The reference implementation and tests.
(Section which points out things to be resolved. This will not appear in the final SRFI.)
Are the initialization helper libraries all correct and as complete as they should be?
Should find-library-file-paths
return a joined and
flattened list, and get rid of
join-and-flatten
, instead?
library-file-path-info
can be used on the paths to know
their search path, etc.
How should absolute paths which aren't prefixed with a search path be interpreted?:
(parameterize ((search-paths '())) (library-file-path-info "/a/b/c/foo.sls")) => #F or ((library . (a b c foo))) ??? (parameterize ((path-separator #\\) (search-paths '())) (library-file-path-info "C:\\a\\b\\c\\foo.sls")) => ???
Relative paths are OK because it makes sense to use all the components:
(parameterize ((search-paths '())) (library-file-path-info "a/b/c/foo.sls")) => ((library . (a b c foo)))

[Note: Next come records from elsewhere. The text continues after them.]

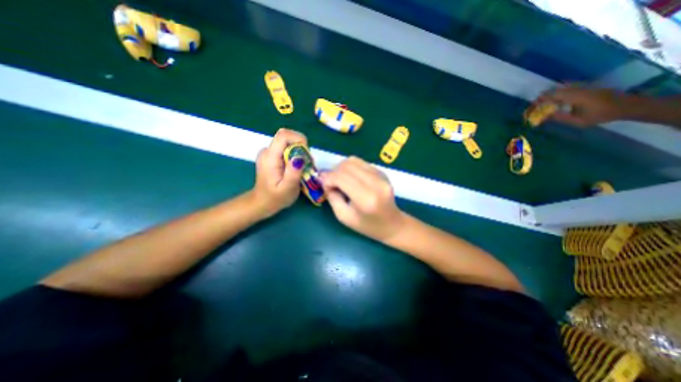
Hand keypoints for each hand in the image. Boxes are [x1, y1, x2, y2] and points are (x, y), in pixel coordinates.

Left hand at [251, 128, 307, 217]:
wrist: (262, 202)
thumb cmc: (276, 198)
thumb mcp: (288, 189)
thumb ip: (293, 173)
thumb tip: (300, 157)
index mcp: (270, 157)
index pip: (284, 135)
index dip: (298, 139)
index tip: (306, 154)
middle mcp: (267, 151)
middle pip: (286, 137)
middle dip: (300, 146)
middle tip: (305, 163)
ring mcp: (268, 152)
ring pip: (287, 142)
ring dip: (298, 151)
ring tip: (301, 168)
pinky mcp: (271, 156)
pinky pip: (285, 148)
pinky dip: (294, 154)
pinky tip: (295, 168)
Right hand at [320, 155, 402, 241]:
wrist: (392, 224)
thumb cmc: (367, 225)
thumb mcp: (344, 217)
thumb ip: (332, 197)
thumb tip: (325, 180)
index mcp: (365, 199)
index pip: (341, 178)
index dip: (328, 178)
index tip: (324, 185)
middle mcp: (375, 183)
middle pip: (347, 166)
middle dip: (333, 172)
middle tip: (330, 183)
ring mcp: (381, 176)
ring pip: (354, 160)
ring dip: (342, 168)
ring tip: (340, 179)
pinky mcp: (382, 172)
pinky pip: (362, 163)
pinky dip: (352, 168)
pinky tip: (351, 178)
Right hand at [538, 83, 633, 126]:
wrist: (626, 105)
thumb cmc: (602, 115)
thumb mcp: (578, 120)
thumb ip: (560, 117)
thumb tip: (544, 116)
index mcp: (573, 96)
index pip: (548, 97)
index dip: (536, 104)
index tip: (528, 111)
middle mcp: (575, 88)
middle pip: (551, 92)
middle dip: (539, 101)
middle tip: (532, 110)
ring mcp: (580, 86)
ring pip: (557, 89)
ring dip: (546, 98)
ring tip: (540, 107)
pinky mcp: (583, 87)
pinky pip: (564, 89)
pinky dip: (555, 95)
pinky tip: (553, 103)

What should be done about this absolute vs. relative path bug?:
(parameterize ((search-paths '("/a/b/c"))) (library-file-path-info "a/b/c/foo.sls")) => ((library . (foo))) ;; should be ((library . (a b c foo))) (parameterize ((search-paths '("a/b/c"))) (library-file-path-info "/a/b/c/foo.sls")) => ((library . (foo))) ;; should it be #F, ;; or should it be ((library . (a b c foo)))?
A substring
and string=?
could easily be done
instead, but then this would not work:
(parameterize ((search-paths '("/a/b/c"))) (library-file-path-info "//a///b////c/////foo.sls")) => ((library . (foo)) (search-path . "/a/b/c")) (parameterize ((search-paths '("//a///b////c"))) (library-file-path-info "/a/b/c/foo.sls")) => ((library . (foo)) (search-path . "//a///b////c"))
Some sort of smarter path splitting and joining is needed. A first
"/"
could be considered both a component and a separator, but
then what would be the ramifications to non-POSIX path support? We want to
support the ability to use different path types at run-time (via
parameterization). Make some path type parameter..? Incorporate path
normalization..? I wish a suitable path manipulation SRFI existed...
TODO: Anything else?
I thank everyone who helped with SRFI 103: Library Files. I thank all those who participated during the draft period of this SRFI. I thank David Van Horn for editing this SRFI and for suggesting it be separated from SRFI 103.
Copyright (C) Derick Eddington (2009). All Rights Reserved.
Permission is hereby granted, free of charge, to any person obtaining a copy of this software and associated documentation files (the "Software"), to deal in the Software without restriction, including without limitation the rights to use, copy, modify, merge, publish, distribute, sublicense, and/or sell copies of the Software, and to permit persons to whom the Software is furnished to do so, subject to the following conditions:
The above copyright notice and this permission notice shall be included in all copies or substantial portions of the Software.
THE SOFTWARE IS PROVIDED "AS IS", WITHOUT WARRANTY OF ANY KIND, EXPRESS OR IMPLIED, INCLUDING BUT NOT LIMITED TO THE WARRANTIES OF MERCHANTABILITY, FITNESS FOR A PARTICULAR PURPOSE AND NONINFRINGEMENT. IN NO EVENT SHALL THE AUTHORS OR COPYRIGHT HOLDERS BE LIABLE FOR ANY CLAIM, DAMAGES OR OTHER LIABILITY, WHETHER IN AN ACTION OF CONTRACT, TORT OR OTHERWISE, ARISING FROM, OUT OF OR IN CONNECTION WITH THE SOFTWARE OR THE USE OR OTHER DEALINGS IN THE SOFTWARE.